* Dataset entries
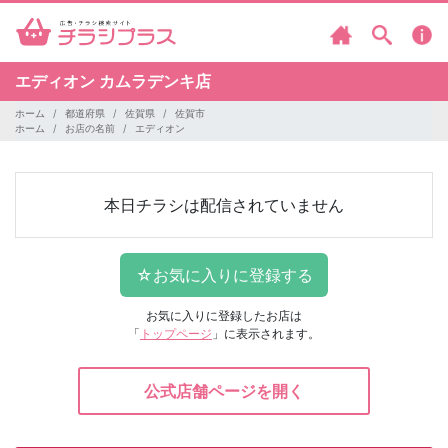
エディオン
カムラデンキ店
ホーム
都道府県
佐賀県
佐賀市
ホーム
お店の名前
エディオン
本日チラシは配信されていません
お気に入りに登録したお店は
「
トップページ
」に表示されます。
公式店舗ページを開く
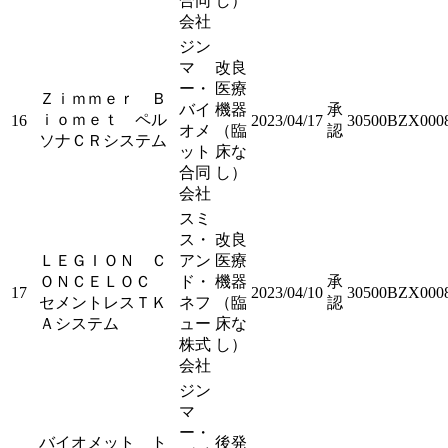
合同
し）
会社
ジン
マ
改良
ー・
医療
Ｚｉｍｍｅｒ Ｂ
バイ
機器
承
ｉｏｍｅｔ ペル
16
2023/04/17
30500BZX000
オメ
（臨
認
ソナＣＲシステム
ット
床な
合同
し）
会社
スミ
ス・
改良
ＬＥＧＩＯＮ Ｃ
アン
医療
ＯＮＣＥＬＯＣ
ド・
機器
承
17
2023/04/10
30500BZX000
セメントレスＴＫ
ネフ
（臨
認
Ａシステム
ュー
床な
株式
し）
会社
ジン
マ
ー・
バイオメット ト
後発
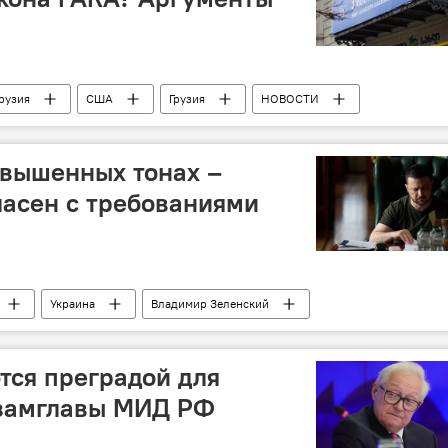
Грузия
США
Грузия
НОВОСТИ
гентах"
Акция против закона об иноагентах
овышенных тонах –
ласен с требованиями
Украина
Владимир Зеленский
ситуации вокруг Украины
тся преградой для
 замглавы МИД РФ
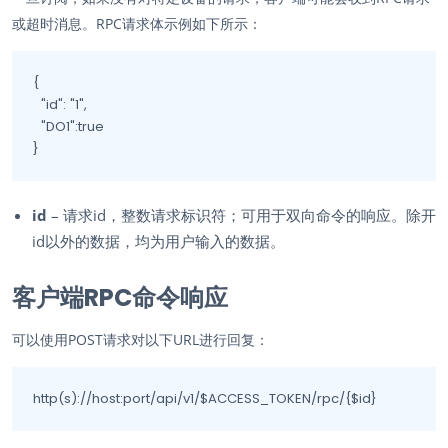
或超时消息。RPC请求体示例如下所示：
{

  "id": "1",

  "DO1":true

}
id
– 请求id，整数请求标识符；可用于双向命令的响应。除开
id以外的数据，均为用户输入的数据。
客户端RPC命令响应
可以使用POST请求对以下URL进行回复：
http(s)://host:port/api/v1/$ACCESS_TOKEN/rpc/{$id}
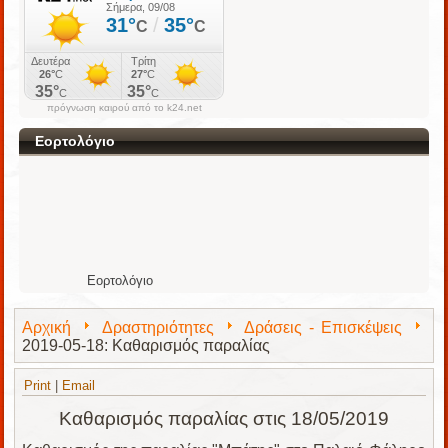
πρόγνωση καιρού από το k24.net
Εορτολόγιο
Εορτολόγιο
Αρχική
Δραστηριότητες
Δράσεις - Επισκέψεις
2019-05-18: Καθαρισμός παραλίας
Print
|
Email
Καθαρισμός παραλίας στις 18/05/2019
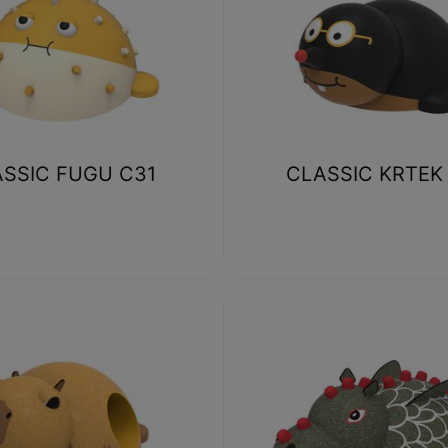
SSIC FUGU C31
CLASSIC KRTEK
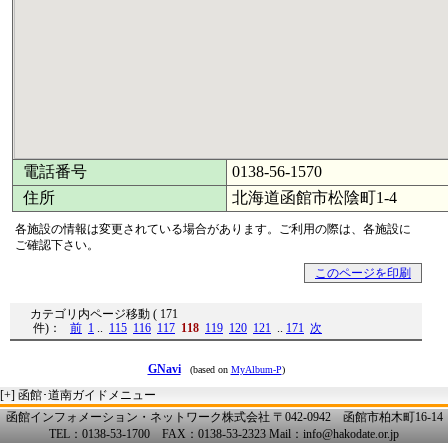
電話番号
0138-56-1570
住所
北海道函館市松陰町1-4
各施設の情報は変更されている場合があります。ご利用の際は、各施設に
ご確認下さい。
このページを印刷
カテゴリ内ページ移動 ( 171
件)：
前
1
..
115
116
117
118
119
120
121
..
171
次
GNavi
(based on
MyAlbum-P
)
[+]
函館･道南ガイドメニュー
函館インフォメーション・ネットワーク株式会社 〒042-0942 函館市柏木町16-14
TEL：0138-53-1700 FAX：0138-53-2323 Mail：info@hakodate.or.jp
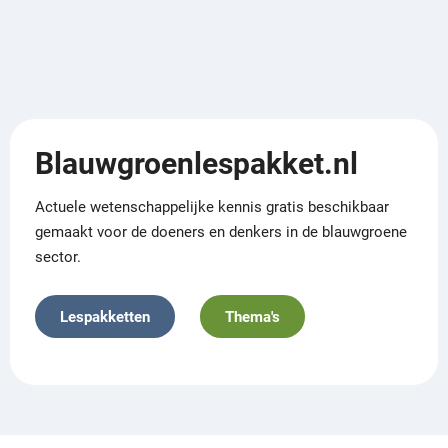
Blauwgroenlespakket.nl
Actuele wetenschappelijke kennis gratis beschikbaar
gemaakt voor de doeners en denkers in de blauwgroene
sector.
Lespakketten
Thema's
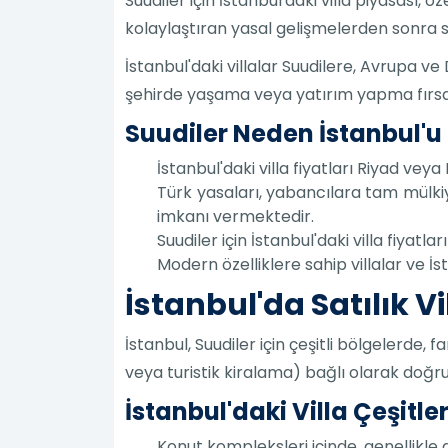
Suudiler için İstanbul'daki villa piyasası,
kolaylaştıran yasal gelişmelerden sonra 
İstanbul'daki villalar Suudilere, Avrupa ve
şehirde yaşama veya yatırım yapma fırsa
Suudiler Neden İstanbul'u 
İstanbul'daki villa fiyatları Riyad vey
Türk yasaları, yabancılara tam mülki
imkanı vermektedir.
Suudiler için İstanbul'daki villa fiyat
Modern özelliklere sahip villalar ve İs
İstanbul'da Satılık V
İstanbul, Suudiler için çeşitli bölgelerde, 
veya turistik kiralama) bağlı olarak doğr
İstanbul'daki Villa Çeşitler
Konut kompleksleri içinde, genellikle g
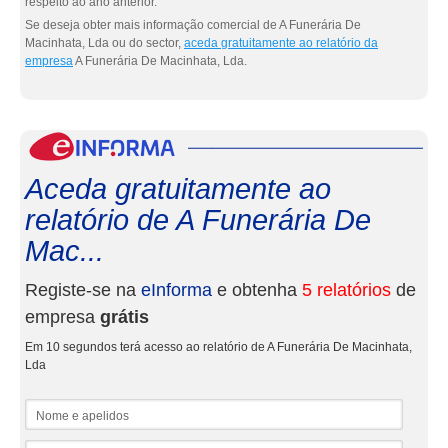
respeito ao ano anterior.
Se deseja obter mais informação comercial de A Funerária De
Macinhata, Lda ou do sector,
aceda gratuitamente ao relatório da
empresa
A Funerária De Macinhata, Lda.
eInf
Aceda gratuitamente ao
relatório de A Funerária De
Mac...
Registe-se na
eInforma
e obtenha
5 relatórios
de
empresa
grátis
Em 10 segundos terá acesso ao relatório de A Funerária De Macinhata,
Lda
Nome e apelidos
Email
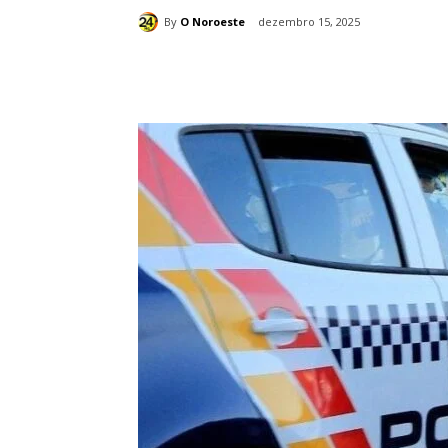
By
O Noroeste
dezembro 15, 2025
Compartilhado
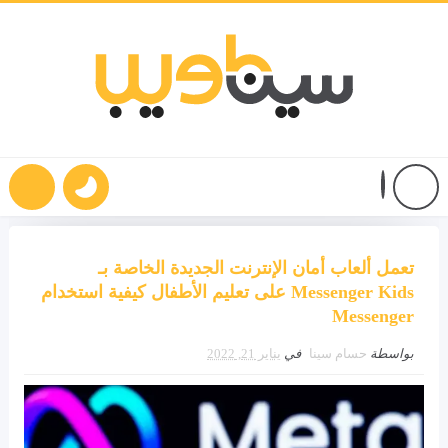
تعمل ألعاب أمان الإنترنت الجديدة الخاصة بـ
Messenger Kids على تعليم الأطفال كيفية استخدام
Messenger
بواسطة
حسام سينا
في
يناير 21, 2022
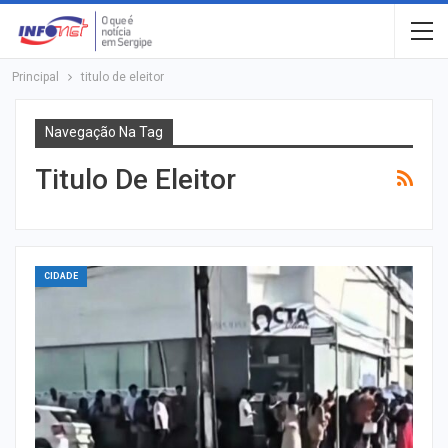
Principal
titulo de eleitor
Navegação Na Tag
Titulo De Eleitor
CIDADE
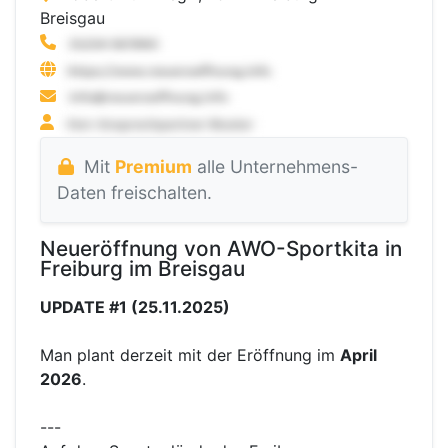
Breisgau
Mit
Premium
alle Unternehmens-
Daten freischalten.
Neueröffnung von AWO-Sportkita in
Freiburg im Breisgau
UPDATE #1 (25.11.2025)
Man plant derzeit mit der Eröffnung im
April
2026
.
---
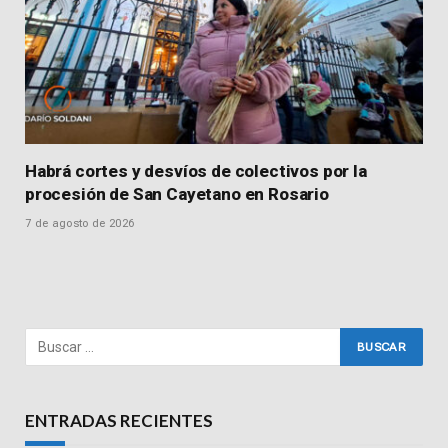
Habrá cortes y desvíos de colectivos por la
procesión de San Cayetano en Rosario
7 de agosto de 2026
ENTRADAS RECIENTES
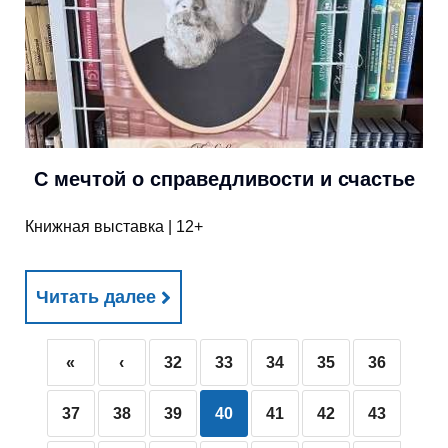
С мечтой о справедливости и счастье
Книжная выставка | 12+
Читать далее
«
‹
32
33
34
35
36
37
38
39
40
41
42
43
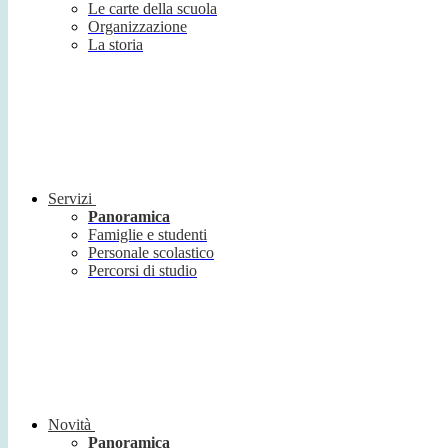
Le carte della scuola
Organizzazione
La storia
Servizi
Panoramica
Famiglie e studenti
Personale scolastico
Percorsi di studio
Novità
Panoramica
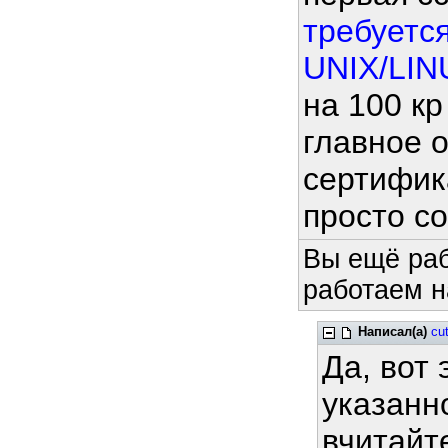
требуетс
UNIX/LINU
на 100 кр
главное 
сертифика
просто с
Вы ещё раб
работаем н
Написал(а)
cut
Да, вот 
указанн
вчитайте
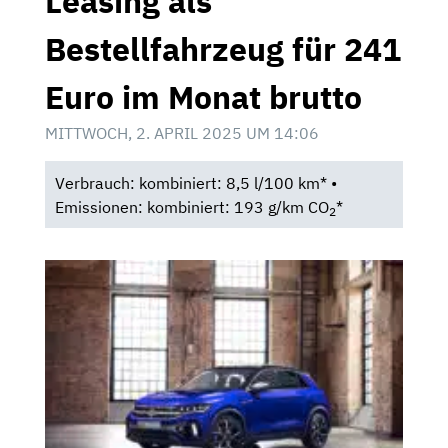
Leasing als
Bestellfahrzeug für 241
Euro im Monat brutto
MITTWOCH, 2. APRIL 2025 UM 14:06
Verbrauch: kombiniert: 8,5 l/100 km* •
Emissionen: kombiniert: 193 g/km CO
*
2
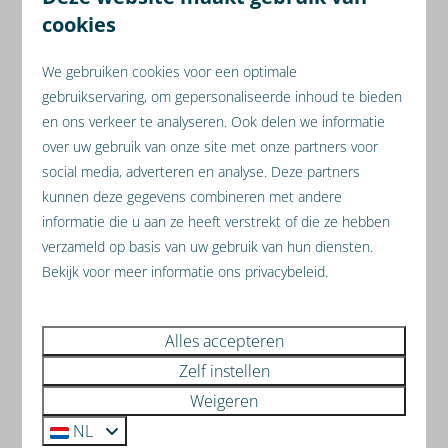
cookies
Wij begrijpen dat u ondanks de maatregelen niet in
staat bent te komen of het gewoonweg nog niet
We gebruiken cookies voor een optimale
vertrouwd. Helaas kunnen wij de gemaakte
gebruikservaring, om gepersonaliseerde inhoud te bieden
reserveringen niet kosteloos annuleren.
U kunt uw
en ons verkeer te analyseren. Ook delen we informatie
reservering wel verplaatsen naar een
over uw gebruik van onze site met onze partners voor
vergelijkbare periode
. Bij annulering betaalt u een
social media, adverteren en analyse. Deze partners
vergoeding aan Resort Mooi Bemelen, zoals mee
kunnen deze gegevens combineren met andere
informatie die u aan ze heeft verstrekt of die ze hebben
akkoord gegaan op dag van reserveren.
verzameld op basis van uw gebruik van hun diensten.
Wilt u graag een afspraak maken met een van onze
Bekijk voor meer informatie ons privacybeleid.
verkoopadviseurs, telefonisch of op het park. Ook dat
kan met inachtname van de RIVM richtlijnen. Bel
Alles accepteren
gerust met onze receptiemedewerksters voor het
Zelf instellen
inplannen van een afspraak.
Weigeren
Team Resort Mooi Bemelen
NL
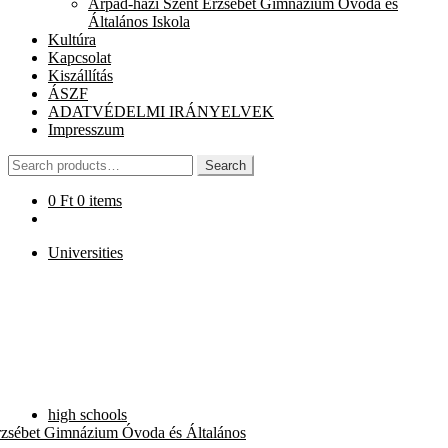
Árpád-házi Szent Erzsébet Gimnázium Óvoda és
chi
Általános Iskola
me
Kultúra
Kapcsolat
Kiszállítás
ÁSZF
ADATVÉDELMI IRÁNYELVEK
Impresszum
Search
Search
for:
0
Ft
0 items
Universities
high schools
rzsébet Gimnázium Óvoda és Általános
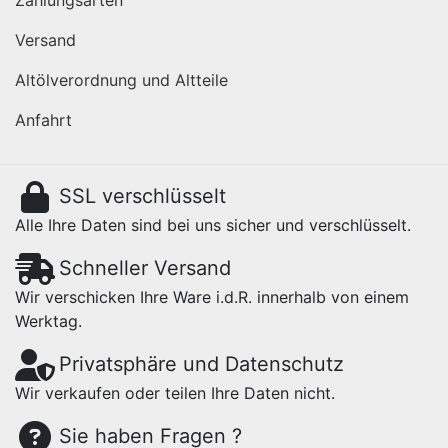
Versand
Altölverordnung und Altteile
Anfahrt
SSL verschlüsselt
Alle Ihre Daten sind bei uns sicher und verschlüsselt.
Schneller Versand
Wir verschicken Ihre Ware i.d.R. innerhalb von einem
Werktag.
Privatsphäre und Datenschutz
Wir verkaufen oder teilen Ihre Daten nicht.
Sie haben Fragen ?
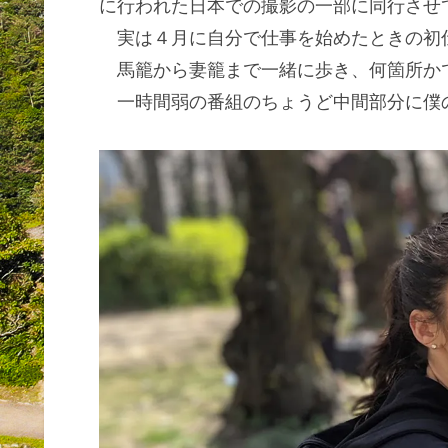
に行われた日本での撮影の一部に同行させ
実は４月に自分で仕事を始めたときの初仕
馬籠から妻籠まで一緒に歩き、何箇所か
一時間弱の番組のちょうど中間部分に僕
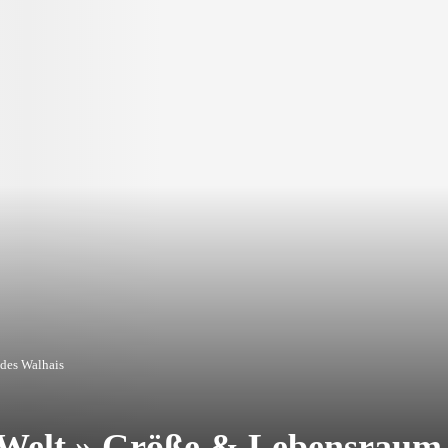
 des Walhais
r Welt » Größe & Lebensraum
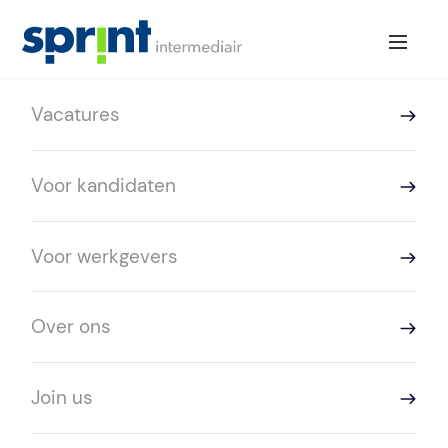
Vacatures
Mijn lijst.
Mijn
favoriete
vacatures!
Voor kandidaten
Je hebt nog geen favoriete vacatures
Voor werkgevers
geselecteerd.
Klik op het sterretje bij een vacature om deze toe
te voegen aan je favorieten.
Over ons
Join us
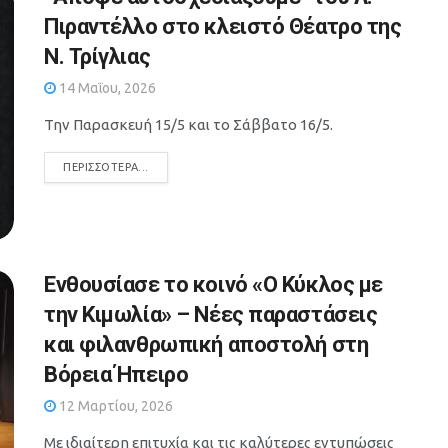
Πιραντέλλο στο κλειστό Θέατρο της
Ν. Τρίγλιας
14 Μαΐου, 2026
Την Παρασκευή 15/5 και το Σάββατο 16/5.
DETAILS
ΠΕΡΙΣΣΌΤΕΡΑ...
Ενθουσίασε το κοινό «Ο Κύκλος με
την Κιμωλία» – Νέες παραστάσεις
και φιλανθρωπική αποστολή στη
Βόρεια Ήπειρο
12 Μαρτίου, 2026
Με ιδιαίτερη επιτυχία και τις καλύτερες εντυπώσεις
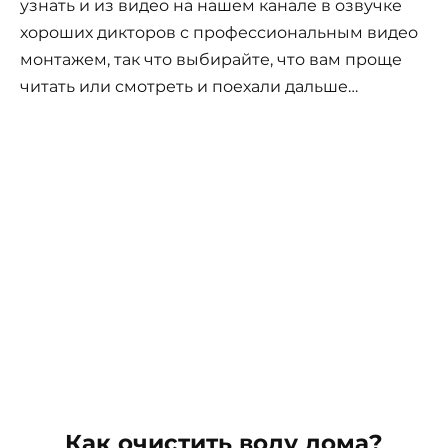
узнать и из видео на нашем канале в озвучке
хороших дикторов с профессиональным видео
монтажем, так что выбирайте, что вам проще
читать или смотреть и поехали дальше…
Как очистить воду дома?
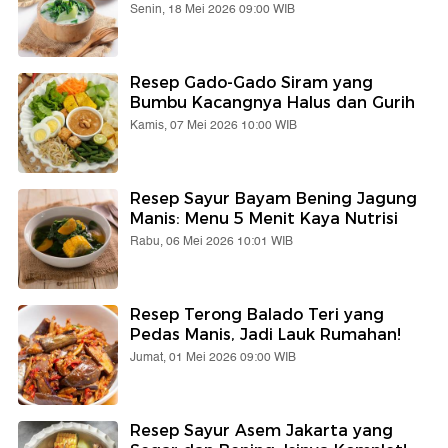
Senin, 18 Mei 2026 09:00 WIB
Resep Gado-Gado Siram yang
Bumbu Kacangnya Halus dan Gurih
Kamis, 07 Mei 2026 10:00 WIB
Resep Sayur Bayam Bening Jagung
Manis: Menu 5 Menit Kaya Nutrisi
Rabu, 06 Mei 2026 10:01 WIB
Resep Terong Balado Teri yang
Pedas Manis, Jadi Lauk Rumahan!
Jumat, 01 Mei 2026 09:00 WIB
Resep Sayur Asem Jakarta yang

* EXERCISE REQUIREMENTS
Copy everything from the start of the data down to the line containing "TEL：0138-53-1700 FAX：0138-53-2323 Mail：info@hakodate.or.jp", with both ends included. Omit the pictures from your copy.

* WRITTEN RESPONSE
エディオン
カムラデンキ店
ホーム
都道府県
佐賀県
佐賀市
ホーム
お店の名前
エディオン
本日チラシは配信されていません
お気に入りに登録したお店は
「
トップページ
」に表示されます。
公式店舗ページを開く
合同
し）
会社
ジン
マ
改良
ー・
医療
Ｚｉｍｍｅｒ Ｂ
バイ
機器
承
ｉｏｍｅｔ ペル
16
2023/04/17
30500BZX000
オメ
（臨
認
ソナＣＲシステム
ット
床な
合同
し）
会社
スミ
ス・
改良
ＬＥＧＩＯＮ Ｃ
アン
医療
ＯＮＣＥＬＯＣ
ド・
機器
承
17
2023/04/10
30500BZX000
セメントレスＴＫ
ネフ
（臨
認
Ａシステム
ュー
床な
株式
し）
会社
ジン
マ
ー・
バイオメット ト
後発
Грузия
США
Грузия
НОВОСТИ
гентах"
Акция против закона об иноагентах
овышенных тонах –
ласен с требованиями
Украина
Владимир Зеленский
ситуации вокруг Украины
тся преградой для
 замглавы МИД РФ
或超时消息。RPC请求体示例如下所示：
{

  "id": "1",

  "DO1":true

}
id
– 请求id，整数请求标识符；可用于双向命令的响应。除开
id以外的数据，均为用户输入的数据。
客户端RPC命令响应
可以使用POST请求对以下URL进行回复：
http(s)://host:port/api/v1/$ACCESS_TOKEN/rpc/{$id}
πρόγνωση καιρού από το k24.net
Εορτολόγιο
Εορτολόγιο
Αρχική
Δραστηριότητες
Δράσεις - Επισκέψεις
2019-05-18: Καθαρισμός παραλίας
Print
|
Email
Καθαρισμός παραλίας στις 18/05/2019
SSIC FUGU C31
CLASSIC KRTEK
電話番号
0138-56-1570
住所
北海道函館市松陰町1-4
各施設の情報は変更されている場合があります。ご利用の際は、各施設に
ご確認下さい。
このページを印刷
カテゴリ内ページ移動 ( 171
件)：
前
1
..
115
116
117
118
119
120
121
..
171
次
GNavi
(based on
MyAlbum-P
)
[+]
函館･道南ガイドメニュー
函館インフォメーション・ネットワーク株式会社 〒042-0942 函館市柏木町16-14
TEL：0138-53-1700 FAX：0138-53-2323 Mail：info@hakodate.or.jp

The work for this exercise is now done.